Heroism in Beowulf
A hero is one who is not only strong, but one who uses his strength to uphold others. A hero is humble, philanthropic, magnanimous and selfless, a humanitarian at best. In the unprecedented epic Beowulf, the tale’s namesake exemplifies every characteristic befitting an Anglo-Saxon hero. He is honest, loyal, and courageous. He portrays these characteristics in the battle against Grendel, the affray with Grendel’s mother, and the fight against the dragon that inevitably ended his life. Beowulf was a man of admirable exploits.
He had the strength of thirty men in his arms, and would use this strength to aid anyone in need.

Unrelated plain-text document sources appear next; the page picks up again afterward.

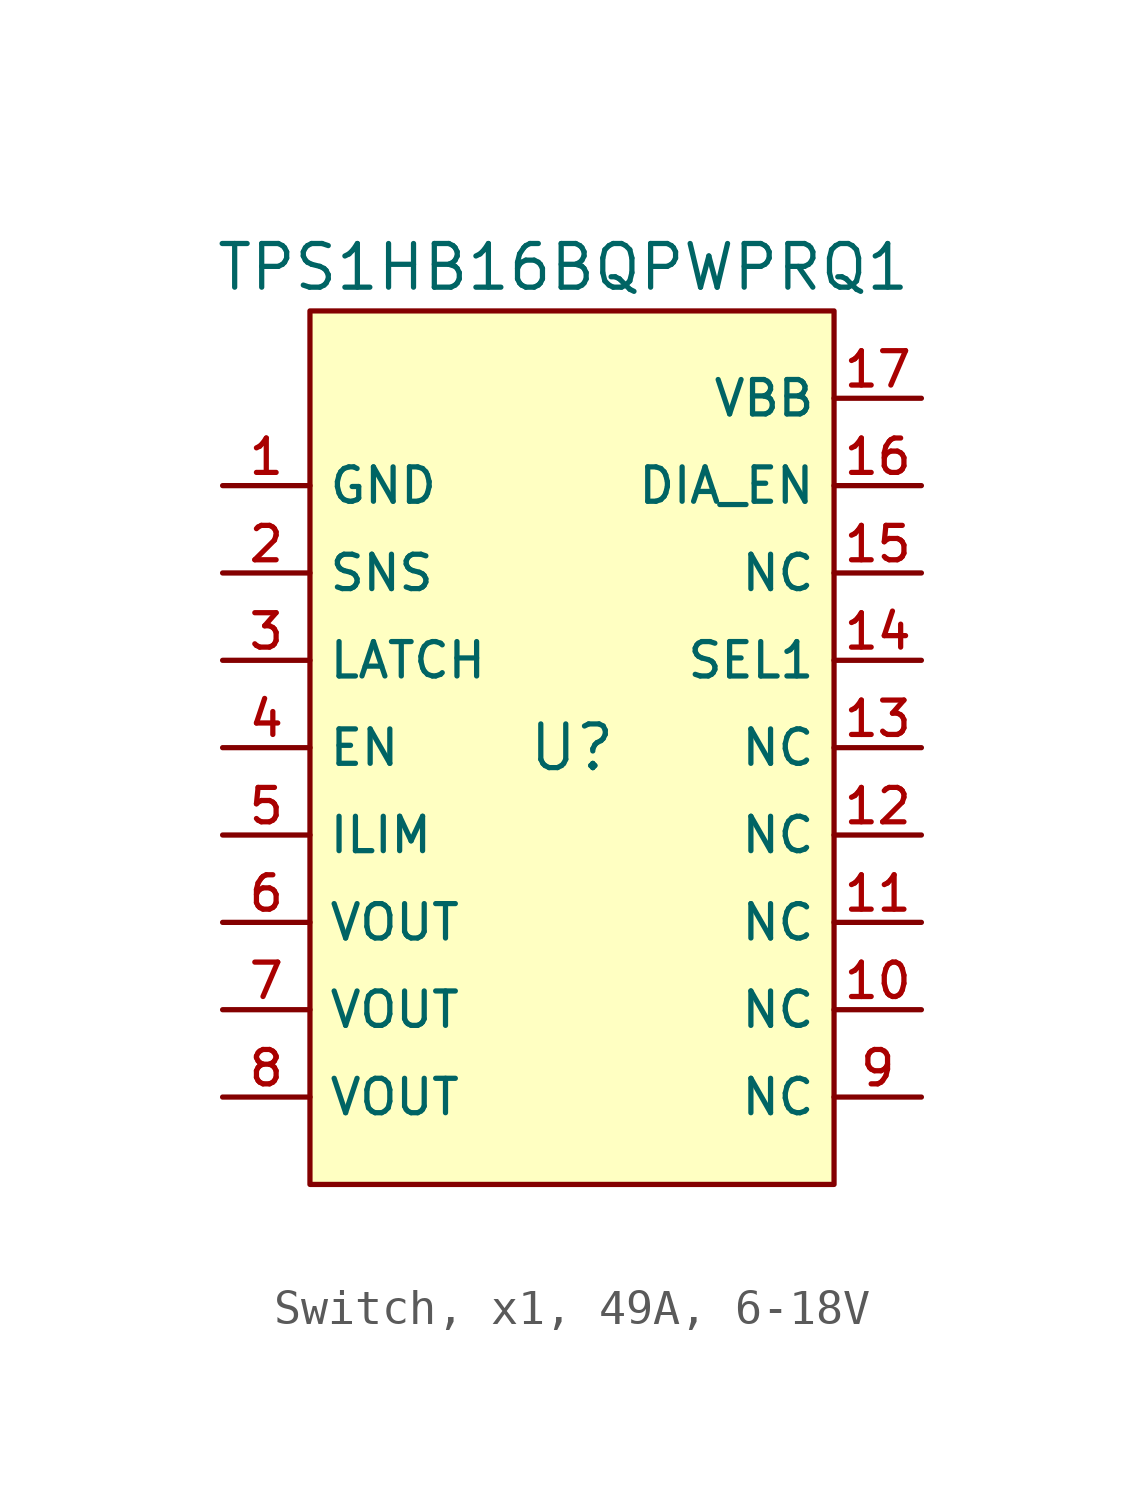
<source format=kicad_sym>
(kicad_symbol_lib
  (version 20231120)
  (generator "CDFER_Archive_Tool")
  (generator_version "0.0")
  (symbol "Switch, x1, 49A, 6-18V"
    (property "Reference" "U"
      (at 0 0 0)
      (effects (font (size 1.27 1.27))))
    (property "Value" "TPS1HB16BQPWPRQ1"
      (at -0.254 13.97 0)
      (effects (font (size 1.27 1.27))))
    (symbol "Switch, x1, 49A, 6-18V_0_1"
      (rectangle (start -7.62 12.7) (end 7.62 -12.7) (stroke (width 0) (type default)) (fill (type background)))
      (pin unspecified line (at -10.16 7.62 0) (length 2.54) (name "GND" (effects (font (size 1 1)))) (number "1" (effects (font (size 1 1)))))
      (pin unspecified line (at 10.16 -7.62 180) (length 2.54) (name "NC" (effects (font (size 1 1)))) (number "10" (effects (font (size 1 1)))))
      (pin unspecified line (at 10.16 -5.08 180) (length 2.54) (name "NC" (effects (font (size 1 1)))) (number "11" (effects (font (size 1 1)))))
      (pin unspecified line (at 10.16 -2.54 180) (length 2.54) (name "NC" (effects (font (size 1 1)))) (number "12" (effects (font (size 1 1)))))
      (pin unspecified line (at 10.16 0 180) (length 2.54) (name "NC" (effects (font (size 1 1)))) (number "13" (effects (font (size 1 1)))))
      (pin unspecified line (at 10.16 2.54 180) (length 2.54) (name "SEL1" (effects (font (size 1 1)))) (number "14" (effects (font (size 1 1)))))
      (pin unspecified line (at 10.16 5.08 180) (length 2.54) (name "NC" (effects (font (size 1 1)))) (number "15" (effects (font (size 1 1)))))
      (pin unspecified line (at 10.16 7.62 180) (length 2.54) (name "DIA_EN" (effects (font (size 1 1)))) (number "16" (effects (font (size 1 1)))))
      (pin unspecified line (at 10.16 10.16 180) (length 2.54) (name "VBB" (effects (font (size 1 1)))) (number "17" (effects (font (size 1 1)))))
      (pin unspecified line (at -10.16 5.08 0) (length 2.54) (name "SNS" (effects (font (size 1 1)))) (number "2" (effects (font (size 1 1)))))
      (pin unspecified line (at -10.16 2.54 0) (length 2.54) (name "LATCH" (effects (font (size 1 1)))) (number "3" (effects (font (size 1 1)))))
      (pin unspecified line (at -10.16 0 0) (length 2.54) (name "EN" (effects (font (size 1 1)))) (number "4" (effects (font (size 1 1)))))
      (pin unspecified line (at -10.16 -2.54 0) (length 2.54) (name "ILIM" (effects (font (size 1 1)))) (number "5" (effects (font (size 1 1)))))
      (pin unspecified line (at -10.16 -5.08 0) (length 2.54) (name "VOUT" (effects (font (size 1 1)))) (number "6" (effects (font (size 1 1)))))
      (pin unspecified line (at -10.16 -7.62 0) (length 2.54) (name "VOUT" (effects (font (size 1 1)))) (number "7" (effects (font (size 1 1)))))
      (pin unspecified line (at -10.16 -10.16 0) (length 2.54) (name "VOUT" (effects (font (size 1 1)))) (number "8" (effects (font (size 1 1)))))
      (pin unspecified line (at 10.16 -10.16 180) (length 2.54) (name "NC" (effects (font (size 1 1)))) (number "9" (effects (font (size 1 1))))))))
</source>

Upon hearing of the plight of Grendel and the ill happenings in Hrothgar’s kingdom, Beowulf immediately gathered his entourage to help the king and defend Heorot. When Beowulf encountered the beast that had terrorized for 12 years, he single-handedly ripped off Grendel’s arm, an act ultimately killing the creature. To further delineate his heroism, Beowulf kept the arm as a trophy of his victory. Upon learning of her son’s death, Grendel’s mother was infuriated. She made a personal vow to vindicate Grendel’s life.
By killing one of Hrothgar’s most trusted advisors, she presented Beowulf with an “invitation” to her underwater lair in order to avenge her son. Beowulf, being a man of distinguished valor, accepted the challenge whole-heartedly and made his way through the murky, dismal swamp waters and into the underwater cave. Though the jaunt was difficult, Beowulf was relentless in his pursuit. When he reached Grendel’s mother, the battle was long and hard, but the hero refused to surrender. He fought until the disconcerted mother gave up and died. As a token of his feat, Beowulf took a jewel-studded sword from the cave.
To further celebrate his heroic feat, he decapitated Grendel and kept his head as a souvenir of his triumph. The last battle that Beowulf partook in was perhaps the most heroic of all. Although the battle ended his life, it proved that of all the men in the story, Beowulf was the only true Anglo-Saxon hero. All of his troops proved to be fickle. They abandoned him in a time when they were needed the most. Though his men lived, they lived as cowards, yielding to the dragon apprehended by all the Geats. Never the less, Beowulf’s strength of heart and mind gave him the will to fight the dragon, although none of his men were there to help him.
In this part of the tale, Beowulf was older and his physical strength had dwindled. But despite this, his tremendous heroism remained. He fought the dragon to his death and died with a pride, gallantry and chivalry that no man at the time had known. Beowulf’s strength, courage and sense of self-worth are all traits that gained him recognition as a hero. He stood up for his fellow man, even if the good deed wasn’t always returned. His humble pride and selfless attitude are virtues associated with very few men. In the distinguished epic Beowulf, the main character elucidates the true meaning of an Anglo-Saxon hero.